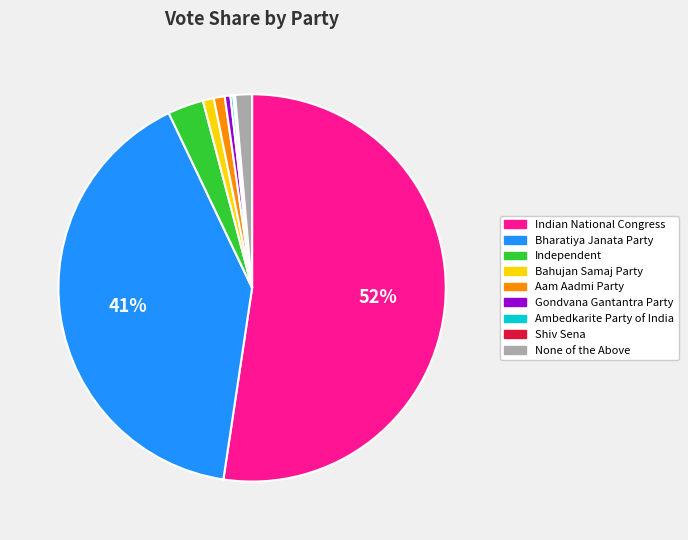

Is it true that Aam Aadmi Party is 11% of the pie?

False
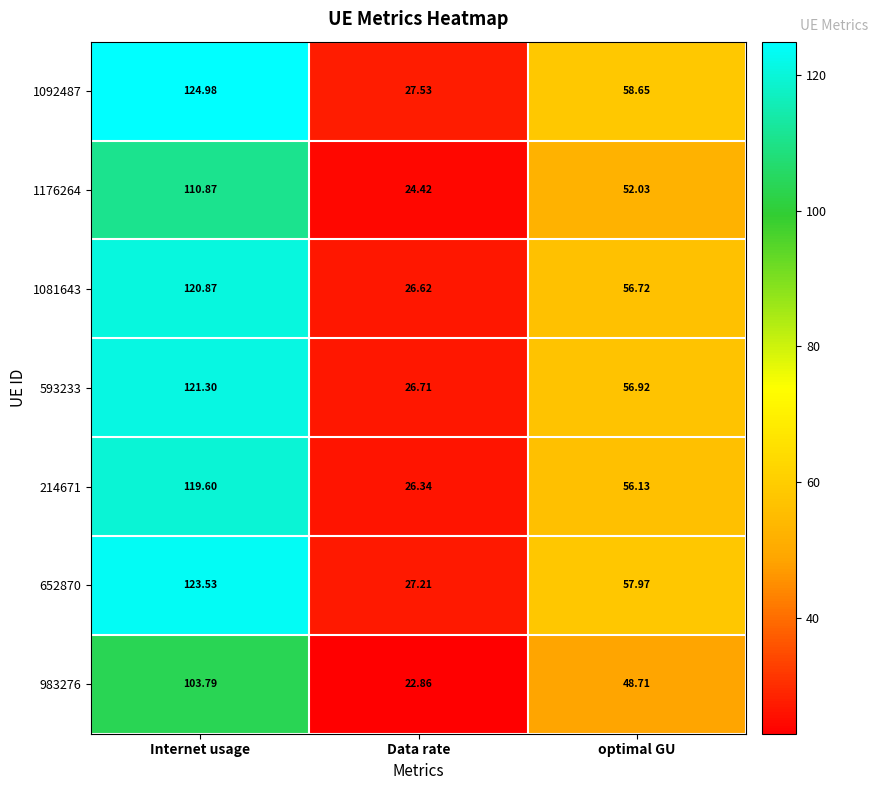

At which label does 593233 reach its minimum?

Data rate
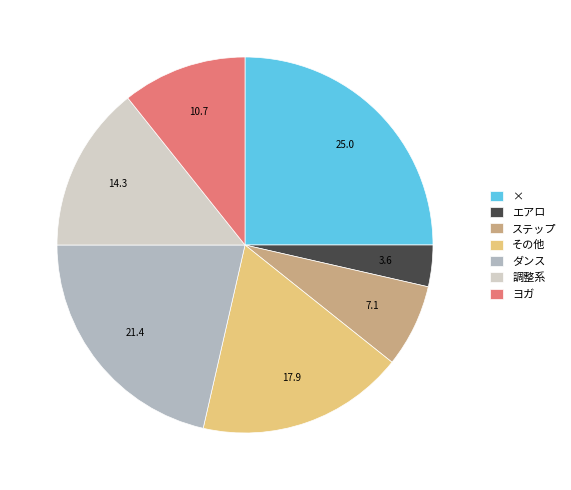

How many slices are in this pie chart?

7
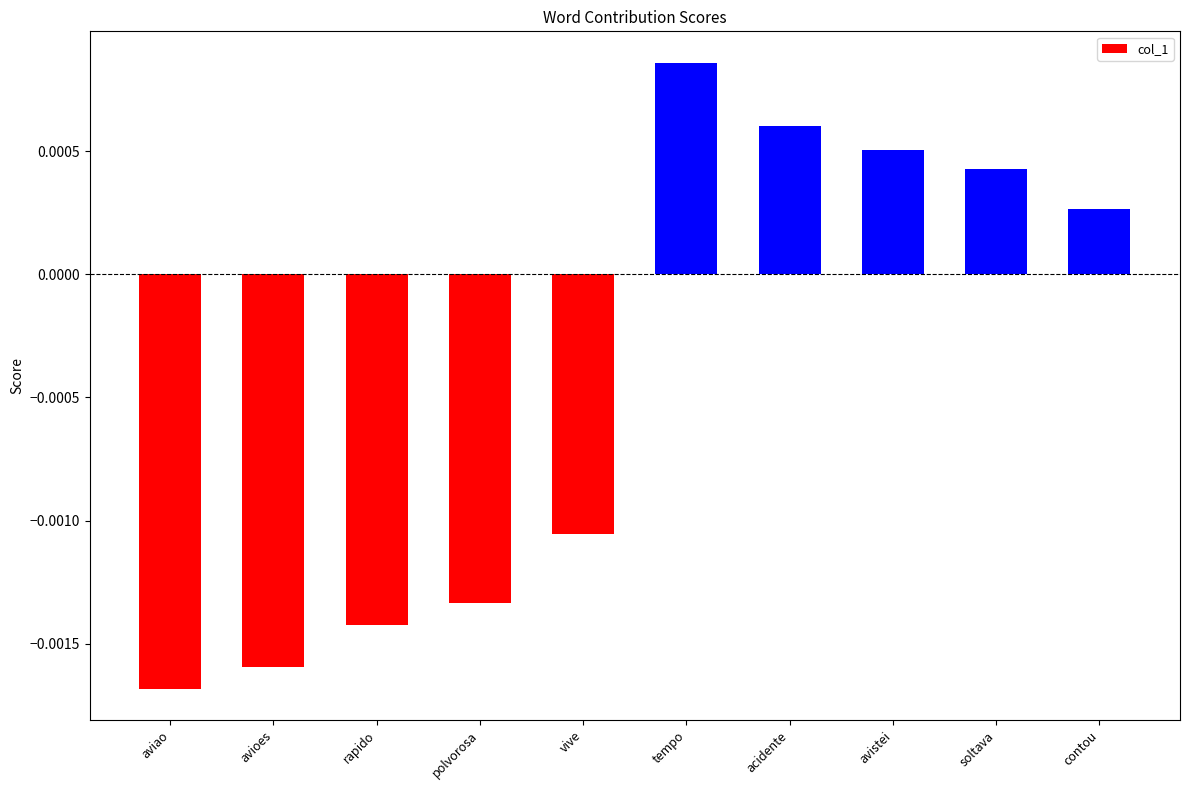

How many values are below zero?

5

# # # # # # #

→ **Work request**
Present the text of the material above as a JSON list of strings, with one string per line and blank lines omitted. Leave out the pictures.

→ **Answer box**
[
  "Is it true that Aam Aadmi Party is 11% of the pie?",
  "False",
  "At which label does 593233 reach its minimum?",
  "Data rate",
  "How many slices are in this pie chart?",
  "7",
  "How many values are below zero?",
  "5"
]